One thing that the COVID-19 pandemic has taught people across the world and especially in India is the need to develop immunity-both health and financial. While health immunity is important to ward off the severity of various types of infections or other issues, financial immunity helps in dealing with the financial impact of any kind of problem. Savings, investments, and insurance are the three key areas where Indians are focusing in their efforts to build financial immunity, a survey commissioned by SBI Life Insurance revealed.
What does Financial Immunity Mean?
Financial immunity refers to the ability to withstand a sudden fall or stop of one’s regular income or sudden massive expenses. It means building a corpus of funds that is adequate to compensate for the loss of income or meeting sudden hefty expenses. This is achievable but over time through disciplined spending, regular savings, and wise investing.
Finding Financial Immunity Level
An important step in building financial immunity is to identify the level at which you can continue to live your normal lifestyle while having the necessary resources to deal with any financial upheaval in your life. Rising medical costs, instability of jobs, and health-related concerns are the primary factors troubling Indians and making them look towards building financial immunity, the SBI Life survey reveals.
You need to calculate your financial immunity online by considering factors like your current age and income, planned age of retirement, the investments made by you, and additional expenses that are likely to come up in the future. One can even use an online financial immunity calculator to find out the level. By filling in details like the current annual income, monthly savings, present value of investments and the planned age of retirement one can find out about the corpus that is required to meet future funding needs.
Building Financial Immunity
Once you are clear about how much funds or corpus you need to have financial immunity, you can take steps to build that level.
- Review Your Budgets and Expenses– This involves reviewing your expenses and savings and making the necessary changes to boost your savings levels while doing away with unnecessary expenses. The aim is to cut out the extras and save a little more for dealing with problems.

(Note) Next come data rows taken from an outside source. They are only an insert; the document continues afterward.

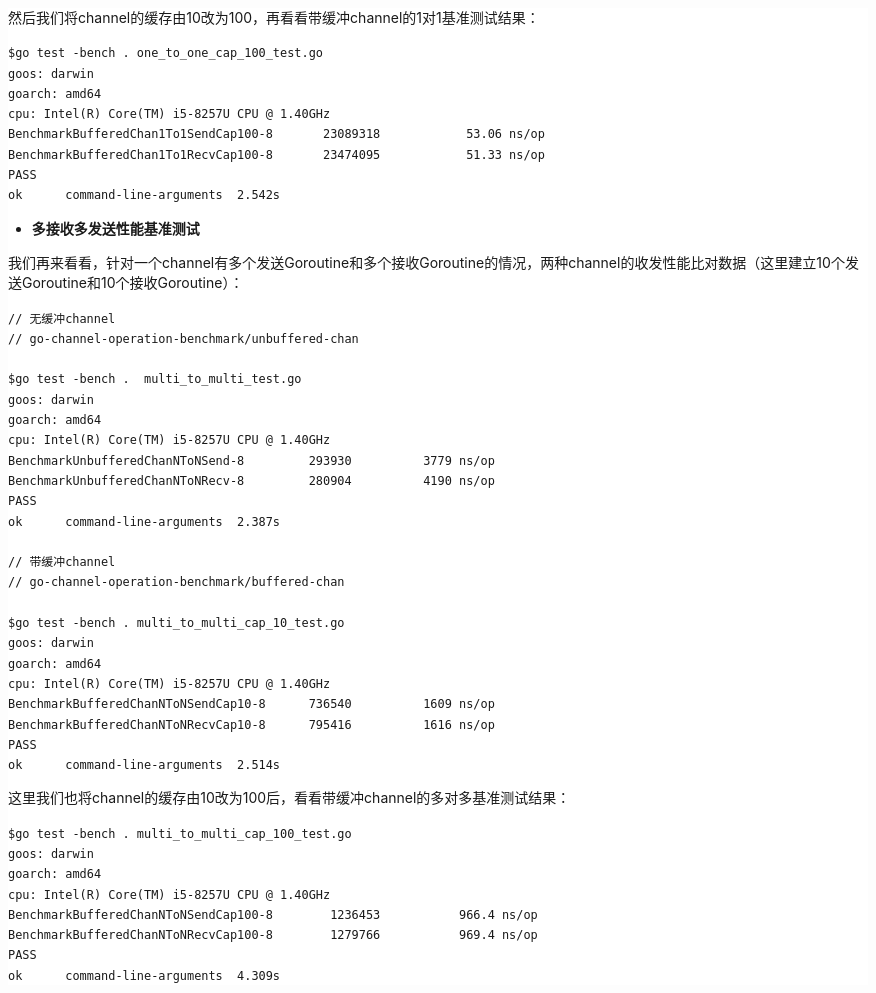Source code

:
 ```plain
```

然后我们将channel的缓存由10改为100，再看看带缓冲channel的1对1基准测试结果：

```plain
$go test -bench . one_to_one_cap_100_test.go
goos: darwin
goarch: amd64
cpu: Intel(R) Core(TM) i5-8257U CPU @ 1.40GHz
BenchmarkBufferedChan1To1SendCap100-8   	23089318	        53.06 ns/op
BenchmarkBufferedChan1To1RecvCap100-8   	23474095	        51.33 ns/op
PASS
ok  	command-line-arguments	2.542s
```

- **多接收多发送性能基准测试**<br>

 我们再来看看，针对一个channel有多个发送Goroutine和多个接收Goroutine的情况，两种channel的收发性能比对数据（这里建立10个发送Goroutine和10个接收Goroutine）：



```plain
// 无缓冲channel
// go-channel-operation-benchmark/unbuffered-chan

$go test -bench .  multi_to_multi_test.go 
goos: darwin
goarch: amd64
cpu: Intel(R) Core(TM) i5-8257U CPU @ 1.40GHz
BenchmarkUnbufferedChanNToNSend-8   	  293930	      3779 ns/op
BenchmarkUnbufferedChanNToNRecv-8   	  280904	      4190 ns/op
PASS
ok  	command-line-arguments	2.387s

// 带缓冲channel
// go-channel-operation-benchmark/buffered-chan

$go test -bench . multi_to_multi_cap_10_test.go 
goos: darwin
goarch: amd64
cpu: Intel(R) Core(TM) i5-8257U CPU @ 1.40GHz
BenchmarkBufferedChanNToNSendCap10-8   	  736540	      1609 ns/op
BenchmarkBufferedChanNToNRecvCap10-8   	  795416	      1616 ns/op
PASS
ok  	command-line-arguments	2.514s
```

这里我们也将channel的缓存由10改为100后，看看带缓冲channel的多对多基准测试结果：

```plain
$go test -bench . multi_to_multi_cap_100_test.go 
goos: darwin
goarch: amd64
cpu: Intel(R) Core(TM) i5-8257U CPU @ 1.40GHz
BenchmarkBufferedChanNToNSendCap100-8   	 1236453	       966.4 ns/op
BenchmarkBufferedChanNToNRecvCap100-8   	 1279766	       969.4 ns/op
PASS
ok  	command-line-arguments	4.309s
```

- Create an Emergency Fund-A portion of your savings should be kept handy or deposited in accessible mediums to deal with any kind of financial emergency especially health issues.
- Invest Wisely– The next step is to make investments in not one but several options to get varied returns. You can choose from a variety of options like mutual funds, stocks or bonds or unit linked insurance plans based on your financial goals and risk appetite.
- Buy Health and Comprehensive Insurance Plan-Buy an insurance policy that ensures the financial stability of your family in your absence. You can even take additional protection cover for accidents, critical illness, and disability to ensure that you do not have to use up all your savings for dealing with such medical expenses.
To conclude, calculating and building financial immunity is important to deal with any kind of problem. All it requires is a careful review of the way you spend and invest while buying insurance products to safeguard the financial safety of your loved ones. The increased focus on saving and building a corpus for the rainy days is an essential part of the financial immunity building.